The interplay between inflammation and FAOD in the pathogenesis of infection associated encephalopathy

Hiroshi Kido1, Dengfu Yao1,2, Dengbing Yao1,3, Junji Chida1, Min Yao1,3

1Division of Enzyme Chemistry, Institute for Enzyme Research, Tokushima University, Tokushima Japan
2School of Medicine, Affiliated Hospital of Nantong University, Nantong, Jiangsu, P.R. China
3School of Life Sciences, Key Laboratory of Neuroregeneration, Co-innovation Center of

Neuroregeneration, Nantong, Jiangsu, P.R. China

* email: kido@tokushima-u.ac.jp; Tel: +81 88 6337423

Infection-associated encephalopathy, in particular, influenza-associated encephalopathy (IAE) is characterized by persistent high fever, febrile convulsions, severe brain edema, multiple-organ failure and high mortality in otherwise apparently healthy infants. We previously reported that a large proportion of severe IAE patients with transiently elevated serum acylcarnitine ratios (C16:0 + C18:1)/C2 >0.09 during high fever, exhibit a thermolabile phenotype of variants for [1055T>G/F352C] and [1055T>G/F352C] + [1102G>A/V368I] of carnitine palmitoyltransferase II (CPT II), a pivotal component of ATP generation through mitochondrial fatty acid β-oxidation (FAO). The kinetic characteristics of these CPT II variants show typical characteristics: (i) reduced activities due to significantly higher Km values for L-carnitine and lower Vmax values than those of WT CPT II; (ii) thermal instability; and (iii) short half-lives due to accelerated degradation by the proteasome compared with the WT. Since FAO is the major energy source at about 70% of the ATP generation particularly in endothelial cells and the brain capillary endothelium is characterized by a greater density of mitochondria than that of peripheral capillaries, the thermolabile CPT II variants may cause mitochondrial fuel utilization failure during high fever in the brain endothelial cells of IAE patients. Furthermore, pathogen-induced proinflammatory cytokines, such as TNF-α, IL-6, and IL-1β, markedly and selectively up-regulate pyruvate dehydrogenase 4 (PDK4) and reduce pyruvate dehydrogenase activity and glycolysis, resulting in “energy crisis” in various organs including endothelial cells in the brain of IAE infants.

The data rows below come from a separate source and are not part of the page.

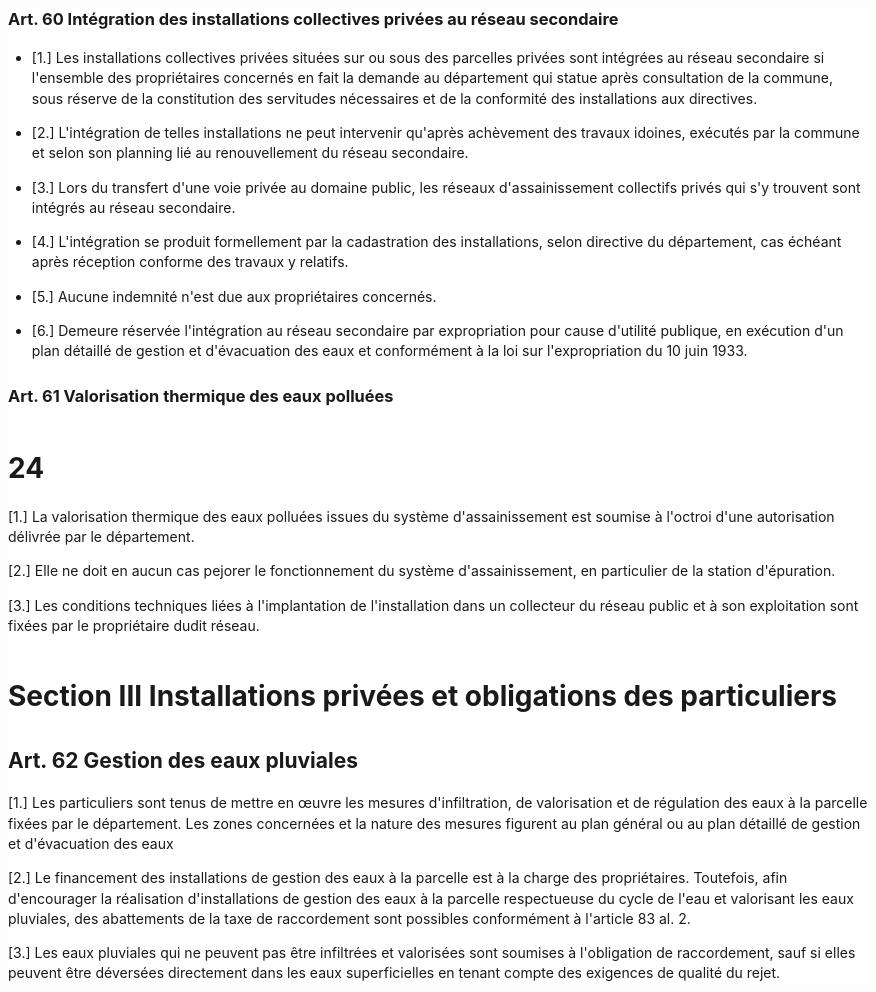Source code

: ### Art. 60 Intégration des installations collectives privées au réseau secondaire

- [1.] Les installations collectives privées situées sur ou sous des parcelles privées sont intégrées au réseau secondaire si l'ensemble des propriétaires concernés en fait la demande au département qui statue après consultation de la commune, sous réserve de la constitution des servitudes nécessaires et de la conformité des installations aux directives.

- [2.] L'intégration de telles installations ne peut intervenir qu'après achèvement des travaux idoines, exécutés par la commune et selon son planning lié au renouvellement du réseau secondaire.

- [3.] Lors du transfert d'une voie privée au domaine public, les réseaux d'assainissement collectifs privés qui s'y trouvent sont intégrés au réseau secondaire.

- [4.] L'intégration se produit formellement par la cadastration des installations, selon directive du département, cas échéant après réception conforme des travaux y relatifs.

- [5.] Aucune indemnité n'est due aux propriétaires concernés.

- [6.] Demeure réservée l'intégration au réseau secondaire par expropriation pour cause d'utilité publique, en exécution d'un plan détaillé de gestion et d'évacuation des eaux et conformément à la loi sur l'expropriation du 10 juin 1933.

### Art. 61 Valorisation thermique des eaux polluées

24
=================
[1.] La valorisation thermique des eaux polluées issues du système d'assainissement est soumise à l'octroi d'une autorisation délivrée par le département.

[2.] Elle ne doit en aucun cas pejorer le fonctionnement du système d'assainissement, en particulier de la station d'épuration.

[3.] Les conditions techniques liées à l'implantation de l'installation dans un collecteur du réseau public et à son exploitation sont fixées par le propriétaire dudit réseau.

# Section III Installations privées et obligations des particuliers

## Art. 62 Gestion des eaux pluviales

[1.] Les particuliers sont tenus de mettre en œuvre les mesures d'infiltration, de valorisation et de régulation des eaux à la parcelle fixées par le département. Les zones concernées et la nature des mesures figurent au plan général ou au plan détaillé de gestion et d'évacuation des eaux

[2.] Le financement des installations de gestion des eaux à la parcelle est à la charge des propriétaires. Toutefois, afin d'encourager la réalisation d'installations de gestion des eaux à la parcelle respectueuse du cycle de l'eau et valorisant les eaux pluviales, des abattements de la taxe de raccordement sont possibles conformément à l'article 83 al. 2.

[3.] Les eaux pluviales qui ne peuvent pas être infiltrées et valorisées sont soumises à l'obligation de raccordement, sauf si elles peuvent être déversées directement dans les eaux superficielles en tenant compte des exigences de qualité du rejet.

The peroxisome proliferator-activated receptors (PPARs) play a critical physiological role as lipid sensors and regulators of lipid metabolism by controlling the expression of specific target genes. Among the PPAR agonists, bezafibrate, a hypolipidemic pan-agonist, stimulates CPT2 gene expression and the enzyme activity. In addition, we recently found diisopropylamine dichloroacetate as a repositioning PDK4 inhibitor. I will discuss bezafibrate and diisopropylamine dichloroacetate as potential therapeutic options for “energy crisis” in IAE infants.

Financial support: We thank NIBO, MEXT and Brain Science from the Ministry of Health, Labor and Welfare of Japan.
Keywords: thermolabile CPT II variants; impaired mitochondrial fuel utilization; acylcarnitine ratio; brain edema; carnitine transporter OCTN2; bezafibrate; PDK4 inhibitor.